GIVEN PROBLEM
Please edit the entries below, changing "Give me" to "Provide" wherever it occurs and leaving every other part unchanged.

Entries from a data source
━━━━

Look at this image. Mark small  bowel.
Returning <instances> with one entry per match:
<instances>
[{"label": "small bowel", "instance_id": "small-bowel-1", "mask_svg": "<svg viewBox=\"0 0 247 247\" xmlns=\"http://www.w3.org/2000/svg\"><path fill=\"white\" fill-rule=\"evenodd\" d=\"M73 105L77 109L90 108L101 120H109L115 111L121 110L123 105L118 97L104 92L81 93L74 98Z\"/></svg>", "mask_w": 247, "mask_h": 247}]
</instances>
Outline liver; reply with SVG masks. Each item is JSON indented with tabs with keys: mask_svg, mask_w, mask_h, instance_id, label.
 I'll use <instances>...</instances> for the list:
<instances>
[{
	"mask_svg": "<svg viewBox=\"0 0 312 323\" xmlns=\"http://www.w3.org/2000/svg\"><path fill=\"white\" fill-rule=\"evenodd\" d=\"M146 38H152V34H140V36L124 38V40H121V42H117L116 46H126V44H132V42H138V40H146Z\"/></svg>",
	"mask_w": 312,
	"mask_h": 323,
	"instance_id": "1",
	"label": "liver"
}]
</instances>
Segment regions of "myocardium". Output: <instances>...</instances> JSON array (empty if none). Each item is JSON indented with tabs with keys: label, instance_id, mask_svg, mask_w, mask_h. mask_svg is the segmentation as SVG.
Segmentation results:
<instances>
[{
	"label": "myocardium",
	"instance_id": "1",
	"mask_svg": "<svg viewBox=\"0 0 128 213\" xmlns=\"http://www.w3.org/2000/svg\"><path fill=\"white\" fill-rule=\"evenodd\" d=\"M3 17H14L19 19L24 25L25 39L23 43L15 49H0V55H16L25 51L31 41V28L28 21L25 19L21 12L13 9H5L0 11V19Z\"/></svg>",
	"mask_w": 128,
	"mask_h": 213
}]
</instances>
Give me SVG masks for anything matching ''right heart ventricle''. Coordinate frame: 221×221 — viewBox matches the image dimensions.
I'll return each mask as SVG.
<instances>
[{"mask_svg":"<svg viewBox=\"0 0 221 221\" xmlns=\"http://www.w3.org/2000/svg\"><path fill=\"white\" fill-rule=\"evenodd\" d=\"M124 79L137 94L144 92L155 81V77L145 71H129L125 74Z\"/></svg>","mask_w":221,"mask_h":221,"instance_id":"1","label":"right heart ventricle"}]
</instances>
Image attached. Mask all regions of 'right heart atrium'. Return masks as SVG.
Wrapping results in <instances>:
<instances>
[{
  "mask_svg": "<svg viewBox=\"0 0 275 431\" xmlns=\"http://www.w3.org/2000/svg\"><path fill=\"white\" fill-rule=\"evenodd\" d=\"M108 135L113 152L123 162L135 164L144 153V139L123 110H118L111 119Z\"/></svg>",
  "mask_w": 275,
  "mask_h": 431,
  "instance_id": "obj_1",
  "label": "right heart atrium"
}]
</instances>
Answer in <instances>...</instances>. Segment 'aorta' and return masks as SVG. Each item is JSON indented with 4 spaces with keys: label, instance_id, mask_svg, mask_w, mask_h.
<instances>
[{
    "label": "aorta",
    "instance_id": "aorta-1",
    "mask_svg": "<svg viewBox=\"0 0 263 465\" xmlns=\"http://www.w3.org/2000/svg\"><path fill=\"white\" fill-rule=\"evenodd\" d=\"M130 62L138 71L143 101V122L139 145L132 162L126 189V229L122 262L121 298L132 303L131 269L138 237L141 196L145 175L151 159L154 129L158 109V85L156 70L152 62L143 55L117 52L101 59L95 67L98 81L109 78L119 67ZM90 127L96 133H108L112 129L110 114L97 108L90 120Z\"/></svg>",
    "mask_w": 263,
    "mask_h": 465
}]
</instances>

━━━━

TASK OUTPUT
Look at this image. Mark small  bowel.
Returning <instances> with one entry per match:
<instances>
[{"label": "small bowel", "instance_id": "small-bowel-1", "mask_svg": "<svg viewBox=\"0 0 247 247\" xmlns=\"http://www.w3.org/2000/svg\"><path fill=\"white\" fill-rule=\"evenodd\" d=\"M73 105L77 109L90 108L101 120H109L115 111L121 110L123 105L118 97L104 92L81 93L74 98Z\"/></svg>", "mask_w": 247, "mask_h": 247}]
</instances>
Outline liver; reply with SVG masks. Each item is JSON indented with tabs with keys: mask_svg, mask_w, mask_h, instance_id, label.
 I'll use <instances>...</instances> for the list:
<instances>
[{
	"mask_svg": "<svg viewBox=\"0 0 312 323\" xmlns=\"http://www.w3.org/2000/svg\"><path fill=\"white\" fill-rule=\"evenodd\" d=\"M146 38H152V34H140V36L124 38V40H121V42H117L116 46H126V44H132V42H138V40H146Z\"/></svg>",
	"mask_w": 312,
	"mask_h": 323,
	"instance_id": "1",
	"label": "liver"
}]
</instances>
Segment regions of "myocardium". Output: <instances>...</instances> JSON array (empty if none). Each item is JSON indented with tabs with keys: label, instance_id, mask_svg, mask_w, mask_h. mask_svg is the segmentation as SVG.
Segmentation results:
<instances>
[{
	"label": "myocardium",
	"instance_id": "1",
	"mask_svg": "<svg viewBox=\"0 0 128 213\" xmlns=\"http://www.w3.org/2000/svg\"><path fill=\"white\" fill-rule=\"evenodd\" d=\"M3 17H14L19 19L24 25L25 39L23 43L15 49H0V55H16L25 51L31 41V28L28 21L25 19L21 12L13 9H5L0 11V19Z\"/></svg>",
	"mask_w": 128,
	"mask_h": 213
}]
</instances>
Provide SVG masks for anything matching ''right heart ventricle''. Coordinate frame: 221×221 — viewBox matches the image dimensions.
I'll return each mask as SVG.
<instances>
[{"mask_svg":"<svg viewBox=\"0 0 221 221\" xmlns=\"http://www.w3.org/2000/svg\"><path fill=\"white\" fill-rule=\"evenodd\" d=\"M124 79L137 94L144 92L155 81V77L145 71H129L125 74Z\"/></svg>","mask_w":221,"mask_h":221,"instance_id":"1","label":"right heart ventricle"}]
</instances>
Image attached. Mask all regions of 'right heart atrium'. Return masks as SVG.
Wrapping results in <instances>:
<instances>
[{
  "mask_svg": "<svg viewBox=\"0 0 275 431\" xmlns=\"http://www.w3.org/2000/svg\"><path fill=\"white\" fill-rule=\"evenodd\" d=\"M108 135L113 152L123 162L135 164L144 153V139L123 110H118L111 119Z\"/></svg>",
  "mask_w": 275,
  "mask_h": 431,
  "instance_id": "obj_1",
  "label": "right heart atrium"
}]
</instances>
Answer in <instances>...</instances>. Segment 'aorta' and return masks as SVG. Each item is JSON indented with 4 spaces with keys: label, instance_id, mask_svg, mask_w, mask_h.
<instances>
[{
    "label": "aorta",
    "instance_id": "aorta-1",
    "mask_svg": "<svg viewBox=\"0 0 263 465\" xmlns=\"http://www.w3.org/2000/svg\"><path fill=\"white\" fill-rule=\"evenodd\" d=\"M130 62L138 71L143 101V122L139 145L132 162L126 189V229L122 262L121 298L132 303L131 269L138 237L141 196L145 175L151 159L154 129L158 109V85L156 70L152 62L143 55L117 52L101 59L95 67L98 81L109 78L119 67ZM90 127L96 133H108L112 129L110 114L97 108L90 120Z\"/></svg>",
    "mask_w": 263,
    "mask_h": 465
}]
</instances>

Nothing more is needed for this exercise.